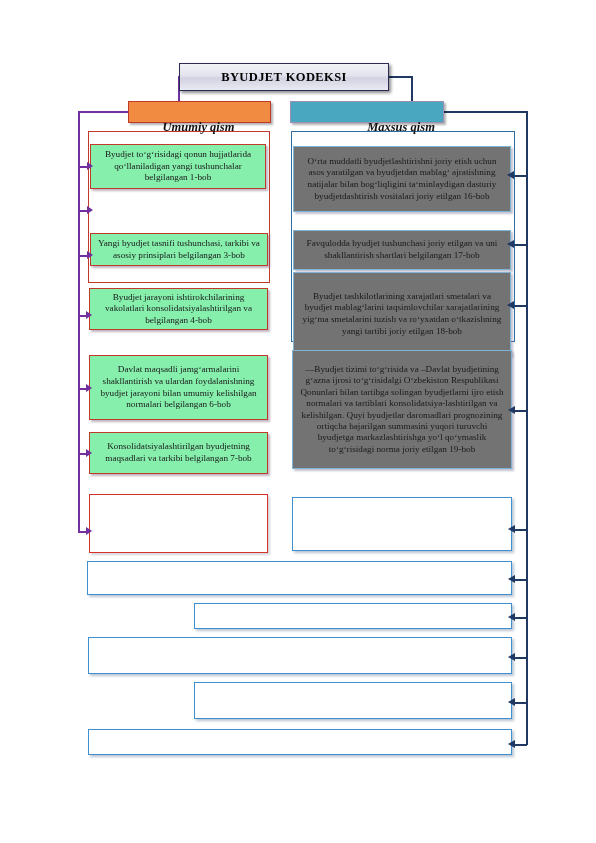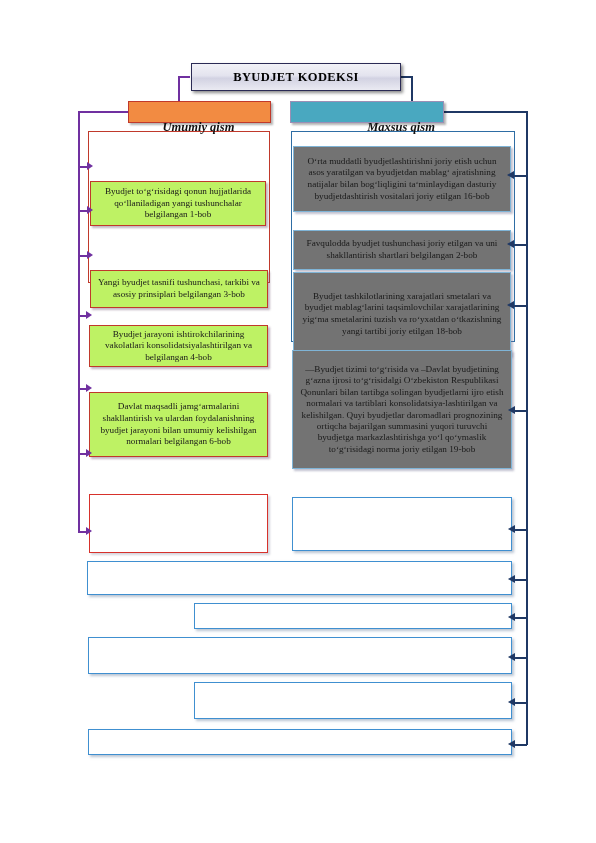--- a/index.html
+++ b/index.html
@@ -34,21 +34,20 @@
     border: 1px solid #2b2b55;
     box-shadow: 2px 2px 3px rgba(0,0,0,0.45);
     display: flex;
     align-items: center;
     justify-content: center;
     font-weight: bold;
     font-size: 12.5px;
     letter-spacing: 0.4px;
     color: #000000;
     z-index: 6;
-    margin-left: 12px;
   }
 
   
   .col-bar {
     position: absolute;
     height: 20px;
     box-shadow: 2px 2px 2px rgba(0,0,0,0.30);
     z-index: 5;
   }
   .col-bar.left {
@@ -108,24 +107,23 @@
     display: flex;
     align-items: center;
     justify-content: center;
     text-align: center;
     font-size: 9.2px;
     line-height: 11.6px;
     padding: 2px 5px;
     z-index: 3;
   }
   .fbox.orange {
-    background: #bef264;
+    background: #86efac;
     border: 1.1px solid #c0392b;
     box-shadow: 1.5px 1.5px 2px rgba(120,90,120,0.45);
-    margin-top: 37px;
   }
   .fbox.teal {
     background: #737373;
     border: 1.1px solid #7fb4d6;
     box-shadow: 1.5px 1.5px 2px rgba(120,120,150,0.45);
   }
   .fbox.empty-red {
     background: #ffffff;
     border: 1.3px solid #d7312b;
     box-shadow: 1.5px 1.5px 2px rgba(150,150,170,0.40);
@@ -191,57 +189,60 @@
 
   <div class="fbox orange" style="left:90px; top:144px; width:176px; height:45px;">
     <span>Byudjet to‘g‘risidagi qonun hujjatlarida qo‘llaniladigan yangi tushunchalar belgilangan 1-bob</span>
   </div>
   <div class="conn purple h" style="left:78px; top:166px; width:12px;"></div>
   <div class="arrow right-purple" style="left:87px; top:162px;"></div>
 
   <div class="conn purple h" style="left:78px; top:210px; width:12px;"></div>
   <div class="arrow right-purple" style="left:87px; top:206px;"></div>
 
-  <div class="fbox orange" style="left:90px; top:233px; width:178px; height:38px;">
+  <div class="fbox orange" style="left:90px; top:233px; width:178px; height:33px;">
     <span>Yangi byudjet tasnifi tushunchasi, tarkibi va asosiy prinsiplari belgilangan 3-bob</span>
   </div>
   <div class="conn purple h" style="left:78px; top:255px; width:12px;"></div>
   <div class="arrow right-purple" style="left:87px; top:251px;"></div>
 
   <div class="fbox orange" style="left:89px; top:288px; width:179px; height:42px;">
     <span>Byudjet jarayoni ishtirokchilarining vakolatlari konsolidatsiyalashtirilgan va belgilangan 4-bob</span>
   </div>
   <div class="conn purple h" style="left:78px; top:315px; width:11px;"></div>
   <div class="arrow right-purple" style="left:86px; top:311px;"></div>
 
   <div class="fbox orange" style="left:89px; top:355px; width:179px; height:65px;">
     <span>Davlat maqsadli jamg‘armalarini shakllantirish va ulardan foydalanishning byudjet jarayoni bilan umumiy kelishilgan normalari belgilangan 6-bob</span>
   </div>
   <div class="conn purple h" style="left:78px; top:388px; width:11px;"></div>
   <div class="arrow right-purple" style="left:86px; top:384px;"></div>
 
+  <div class="fbox orange" style="left:89px; top:432px; width:179px; height:42px;">
+    <span>Konsolidatsiyalashtirilgan byudjetning maqsadlari va tarkibi belgilangan 7-bob</span>
+  </div>
   <div class="conn purple h" style="left:78px; top:453px; width:11px;"></div>
   <div class="arrow right-purple" style="left:86px; top:449px;"></div>
 
   <div class="fbox empty-red" style="left:89px; top:494px; width:179px; height:59px;">
     <span></span>
   </div>
   <div class="conn purple h" style="left:78px; top:531px; width:11px;"></div>
   <div class="arrow right-purple" style="left:86px; top:527px;"></div>
 
   <div class="group-frame right"></div>
 
   <div class="fbox teal" style="left:293px; top:146px; width:218px; height:66px;">
     <span>O‘rta muddatli byudjetlashtirishni joriy etish uchun asos yaratilgan va byudjetdan mablag‘ ajratishning natijalar bilan bog‘liqligini ta‘minlaydigan dasturiy byudjetdashtirish vositalari joriy etilgan 16-bob</span>
   </div>
   <div class="conn navy h" style="left:512px; top:175px; width:15px;"></div>
   <div class="arrow left-navy" style="left:507px; top:171px;"></div>
 
   <div class="fbox teal" style="left:293px; top:230px; width:218px; height:40px;">
-    <span>Favqulodda byudjet tushunchasi joriy etilgan va uni shakllantirish shartlari belgilangan 2-bob</span>
+    <span>Favqulodda byudjet tushunchasi joriy etilgan va uni shakllantirish shartlari belgilangan 17-bob</span>
   </div>
   <div class="conn navy h" style="left:512px; top:244px; width:15px;"></div>
   <div class="arrow left-navy" style="left:507px; top:240px;"></div>
 
   <div class="fbox teal" style="left:293px; top:272px; width:218px; height:84px;">
     <span>Byudjet tashkilotlarining xarajatlari smetalari va byudjet mablag‘larini taqsimlovchilar xarajatlarining yig‘ma smetalarini tuzish va ro‘yxatdan o‘tkazishning yangi tartibi joriy etilgan 18-bob</span>
   </div>
   <div class="conn navy h" style="left:512px; top:305px; width:15px;"></div>
   <div class="arrow left-navy" style="left:507px; top:301px;"></div>
 

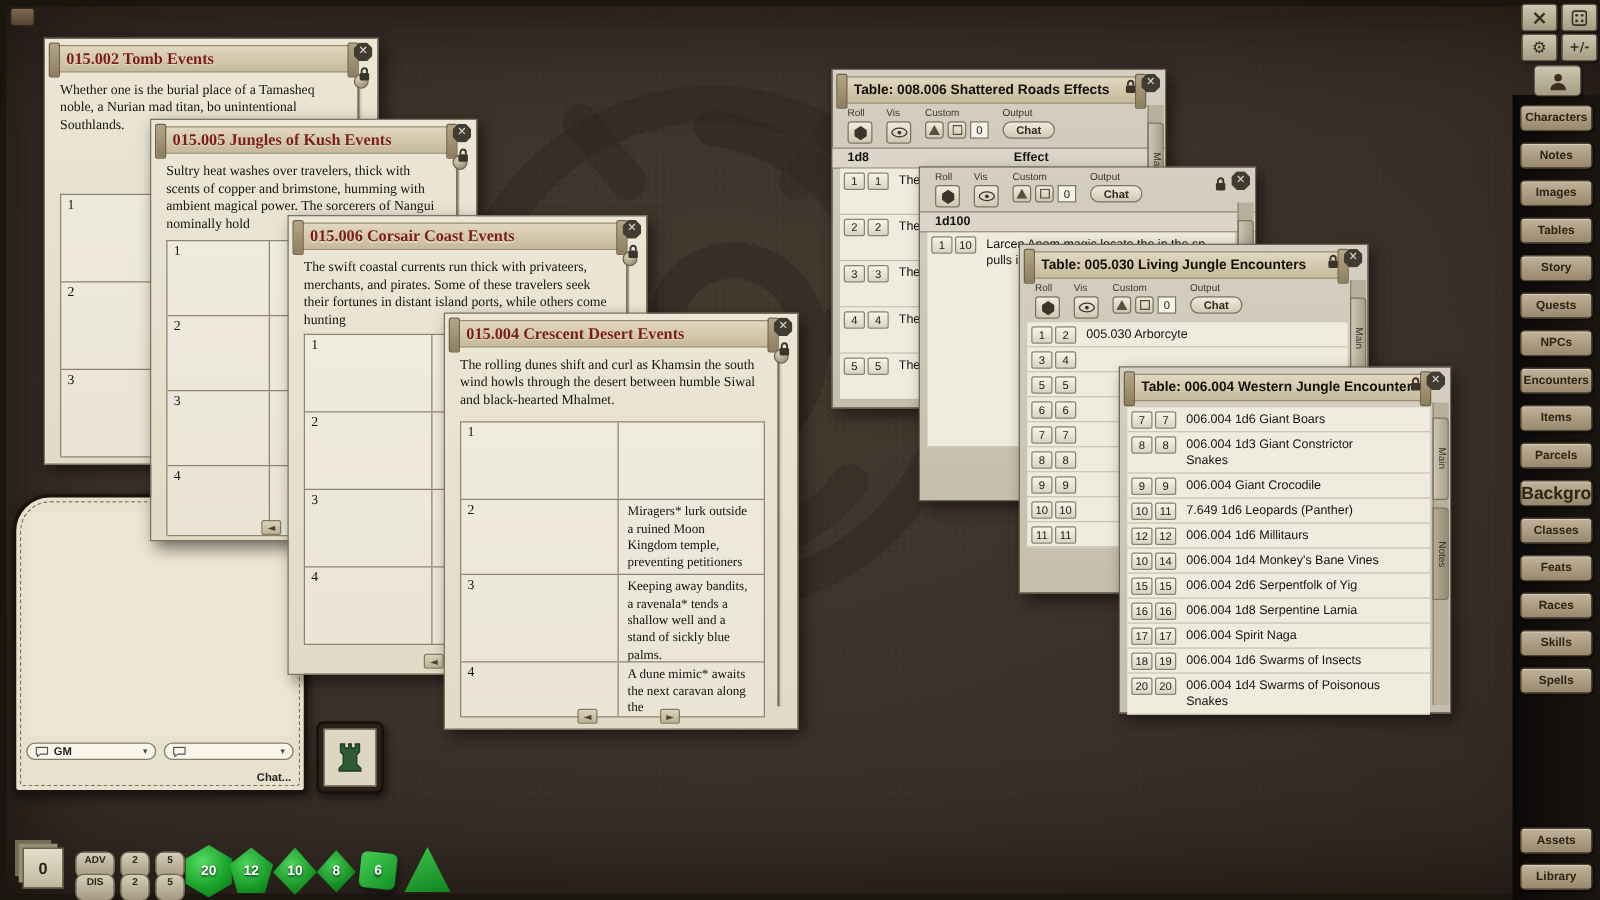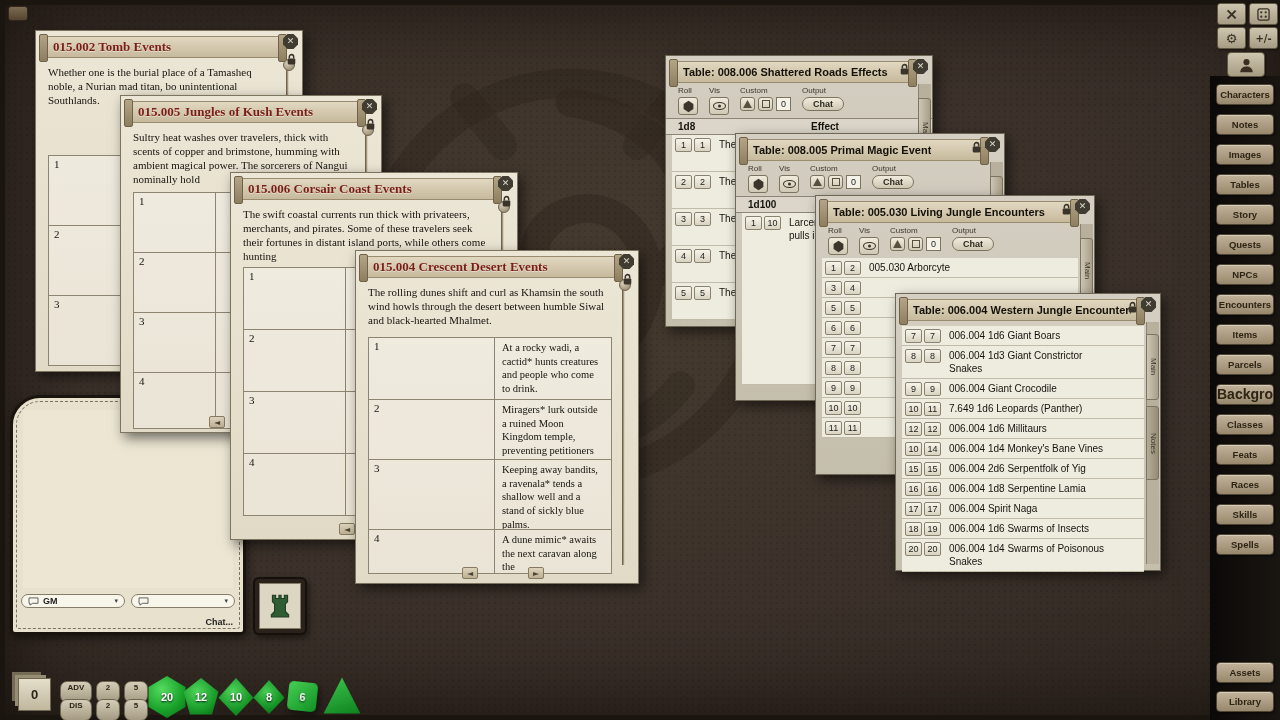--- a/index.html
+++ b/index.html
@@ -275,21 +275,20 @@
     <div class="close-btn">✕</div>
     <svg class="lock-badge" viewBox="0 0 10 12">
         <path d="M3 5V3.5a2 2 0 0 1 4 0V5" fill="none" stroke="#3a342a" stroke-width="1.4"></path>
         <rect x="1.5" y="5" width="7" height="5.5" rx="1" fill="#3a342a"></rect>
       </svg>
     <div class="rod"></div>
     <div class="story-intro" style="min-height:48px">The rolling dunes shift and curl as Khamsin the south wind howls through the desert between humble Siwal and black-hearted Mhalmet.</div>
     <div class="story-table">
       <div class="s-row" style="height:62px">
         <div class="s-num" style="width:126px">1</div>
-        <div class="s-cell">At a rocky wadi, a cactid* hunts creatures and people who come to drink.</div>
       </div>
       <div class="s-row" style="height:60px">
         <div class="s-num" style="width:126px">2</div>
         <div class="s-cell">Miragers* lurk outside a ruined Moon Kingdom temple, preventing petitioners from reaching the spring inside.</div>
       </div>
       <div class="s-row" style="height:70px">
         <div class="s-num" style="width:126px">3</div>
         <div class="s-cell">Keeping away bandits, a ravenala* tends a shallow well and a stand of sickly blue palms.</div>
       </div>
       <div class="s-row" style="height:44px">
@@ -378,23 +377,20 @@
       </div>
       <div class="t-row" style="min-height:37px">
         <div class="range-box">5</div>
         <div class="range-box">5</div>
         <div class="t-text">The</div>
       </div>
     </div>
   </div>
 
   <div class="win win-table" style="left:735px;top:133px;width:270px;height:268px;z-index:11">
-    <div class="titlebar">
-      <span class="tbl-title">Table: 008.005 Primal Magic Event</span>
-    </div>
     <div class="close-btn">✕</div>
     <svg class="lock-badge" viewBox="0 0 10 12">
         <path d="M3 5V3.5a2 2 0 0 1 4 0V5" fill="none" stroke="#3a342a" stroke-width="1.4"></path>
         <rect x="1.5" y="5" width="7" height="5.5" rx="1" fill="#3a342a"></rect>
       </svg>
     <div class="side-rail"></div>
     <div class="side-tab" style="top:42px;height:66px">Main</div>
     <div class="tbl-controls">
       <div class="ctl">
         <span class="ctl-label">Roll</span>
┄┄┄┄┄┄┄┄┄┄
* [AIM OF THE EXERCISE]:
In the copy, include all records verbatim but no images.

* [TASK RESPONSE]:
--- a/index.html
+++ b/index.html
@@ -34,21 +34,20 @@
     border: 1px solid #2b2b55;
     box-shadow: 2px 2px 3px rgba(0,0,0,0.45);
     display: flex;
     align-items: center;
     justify-content: center;
     font-weight: bold;
     font-size: 12.5px;
     letter-spacing: 0.4px;
     color: #000000;
     z-index: 6;
-    margin-left: 12px;
   }
 
   
   .col-bar {
     position: absolute;
     height: 20px;
     box-shadow: 2px 2px 2px rgba(0,0,0,0.30);
     z-index: 5;
   }
   .col-bar.left {
@@ -108,24 +107,23 @@
     display: flex;
     align-items: center;
     justify-content: center;
     text-align: center;
     font-size: 9.2px;
     line-height: 11.6px;
     padding: 2px 5px;
     z-index: 3;
   }
   .fbox.orange {
-    background: #bef264;
+    background: #86efac;
     border: 1.1px solid #c0392b;
     box-shadow: 1.5px 1.5px 2px rgba(120,90,120,0.45);
-    margin-top: 37px;
   }
   .fbox.teal {
     background: #737373;
     border: 1.1px solid #7fb4d6;
     box-shadow: 1.5px 1.5px 2px rgba(120,120,150,0.45);
   }
   .fbox.empty-red {
     background: #ffffff;
     border: 1.3px solid #d7312b;
     box-shadow: 1.5px 1.5px 2px rgba(150,150,170,0.40);
@@ -191,57 +189,60 @@
 
   <div class="fbox orange" style="left:90px; top:144px; width:176px; height:45px;">
     <span>Byudjet to‘g‘risidagi qonun hujjatlarida qo‘llaniladigan yangi tushunchalar belgilangan 1-bob</span>
   </div>
   <div class="conn purple h" style="left:78px; top:166px; width:12px;"></div>
   <div class="arrow right-purple" style="left:87px; top:162px;"></div>
 
   <div class="conn purple h" style="left:78px; top:210px; width:12px;"></div>
   <div class="arrow right-purple" style="left:87px; top:206px;"></div>
 
-  <div class="fbox orange" style="left:90px; top:233px; width:178px; height:38px;">
+  <div class="fbox orange" style="left:90px; top:233px; width:178px; height:33px;">
     <span>Yangi byudjet tasnifi tushunchasi, tarkibi va asosiy prinsiplari belgilangan 3-bob</span>
   </div>
   <div class="conn purple h" style="left:78px; top:255px; width:12px;"></div>
   <div class="arrow right-purple" style="left:87px; top:251px;"></div>
 
   <div class="fbox orange" style="left:89px; top:288px; width:179px; height:42px;">
     <span>Byudjet jarayoni ishtirokchilarining vakolatlari konsolidatsiyalashtirilgan va belgilangan 4-bob</span>
   </div>
   <div class="conn purple h" style="left:78px; top:315px; width:11px;"></div>
   <div class="arrow right-purple" style="left:86px; top:311px;"></div>
 
   <div class="fbox orange" style="left:89px; top:355px; width:179px; height:65px;">
     <span>Davlat maqsadli jamg‘armalarini shakllantirish va ulardan foydalanishning byudjet jarayoni bilan umumiy kelishilgan normalari belgilangan 6-bob</span>
   </div>
   <div class="conn purple h" style="left:78px; top:388px; width:11px;"></div>
   <div class="arrow right-purple" style="left:86px; top:384px;"></div>
 
+  <div class="fbox orange" style="left:89px; top:432px; width:179px; height:42px;">
+    <span>Konsolidatsiyalashtirilgan byudjetning maqsadlari va tarkibi belgilangan 7-bob</span>
+  </div>
   <div class="conn purple h" style="left:78px; top:453px; width:11px;"></div>
   <div class="arrow right-purple" style="left:86px; top:449px;"></div>
 
   <div class="fbox empty-red" style="left:89px; top:494px; width:179px; height:59px;">
     <span></span>
   </div>
   <div class="conn purple h" style="left:78px; top:531px; width:11px;"></div>
   <div class="arrow right-purple" style="left:86px; top:527px;"></div>
 
   <div class="group-frame right"></div>
 
   <div class="fbox teal" style="left:293px; top:146px; width:218px; height:66px;">
     <span>O‘rta muddatli byudjetlashtirishni joriy etish uchun asos yaratilgan va byudjetdan mablag‘ ajratishning natijalar bilan bog‘liqligini ta‘minlaydigan dasturiy byudjetdashtirish vositalari joriy etilgan 16-bob</span>
   </div>
   <div class="conn navy h" style="left:512px; top:175px; width:15px;"></div>
   <div class="arrow left-navy" style="left:507px; top:171px;"></div>
 
   <div class="fbox teal" style="left:293px; top:230px; width:218px; height:40px;">
-    <span>Favqulodda byudjet tushunchasi joriy etilgan va uni shakllantirish shartlari belgilangan 2-bob</span>
+    <span>Favqulodda byudjet tushunchasi joriy etilgan va uni shakllantirish shartlari belgilangan 17-bob</span>
   </div>
   <div class="conn navy h" style="left:512px; top:244px; width:15px;"></div>
   <div class="arrow left-navy" style="left:507px; top:240px;"></div>
 
   <div class="fbox teal" style="left:293px; top:272px; width:218px; height:84px;">
     <span>Byudjet tashkilotlarining xarajatlari smetalari va byudjet mablag‘larini taqsimlovchilar xarajatlarining yig‘ma smetalarini tuzish va ro‘yxatdan o‘tkazishning yangi tartibi joriy etilgan 18-bob</span>
   </div>
   <div class="conn navy h" style="left:512px; top:305px; width:15px;"></div>
   <div class="arrow left-navy" style="left:507px; top:301px;"></div>
 

--- a/index.html
+++ b/index.html
@@ -275,21 +275,20 @@
     <div class="close-btn">✕</div>
     <svg class="lock-badge" viewBox="0 0 10 12">
         <path d="M3 5V3.5a2 2 0 0 1 4 0V5" fill="none" stroke="#3a342a" stroke-width="1.4"></path>
         <rect x="1.5" y="5" width="7" height="5.5" rx="1" fill="#3a342a"></rect>
       </svg>
     <div class="rod"></div>
     <div class="story-intro" style="min-height:48px">The rolling dunes shift and curl as Khamsin the south wind howls through the desert between humble Siwal and black-hearted Mhalmet.</div>
     <div class="story-table">
       <div class="s-row" style="height:62px">
         <div class="s-num" style="width:126px">1</div>
-        <div class="s-cell">At a rocky wadi, a cactid* hunts creatures and people who come to drink.</div>
       </div>
       <div class="s-row" style="height:60px">
         <div class="s-num" style="width:126px">2</div>
         <div class="s-cell">Miragers* lurk outside a ruined Moon Kingdom temple, preventing petitioners from reaching the spring inside.</div>
       </div>
       <div class="s-row" style="height:70px">
         <div class="s-num" style="width:126px">3</div>
         <div class="s-cell">Keeping away bandits, a ravenala* tends a shallow well and a stand of sickly blue palms.</div>
       </div>
       <div class="s-row" style="height:44px">
@@ -378,23 +377,20 @@
       </div>
       <div class="t-row" style="min-height:37px">
         <div class="range-box">5</div>
         <div class="range-box">5</div>
         <div class="t-text">The</div>
       </div>
     </div>
   </div>
 
   <div class="win win-table" style="left:735px;top:133px;width:270px;height:268px;z-index:11">
-    <div class="titlebar">
-      <span class="tbl-title">Table: 008.005 Primal Magic Event</span>
-    </div>
     <div class="close-btn">✕</div>
     <svg class="lock-badge" viewBox="0 0 10 12">
         <path d="M3 5V3.5a2 2 0 0 1 4 0V5" fill="none" stroke="#3a342a" stroke-width="1.4"></path>
         <rect x="1.5" y="5" width="7" height="5.5" rx="1" fill="#3a342a"></rect>
       </svg>
     <div class="side-rail"></div>
     <div class="side-tab" style="top:42px;height:66px">Main</div>
     <div class="tbl-controls">
       <div class="ctl">
         <span class="ctl-label">Roll</span>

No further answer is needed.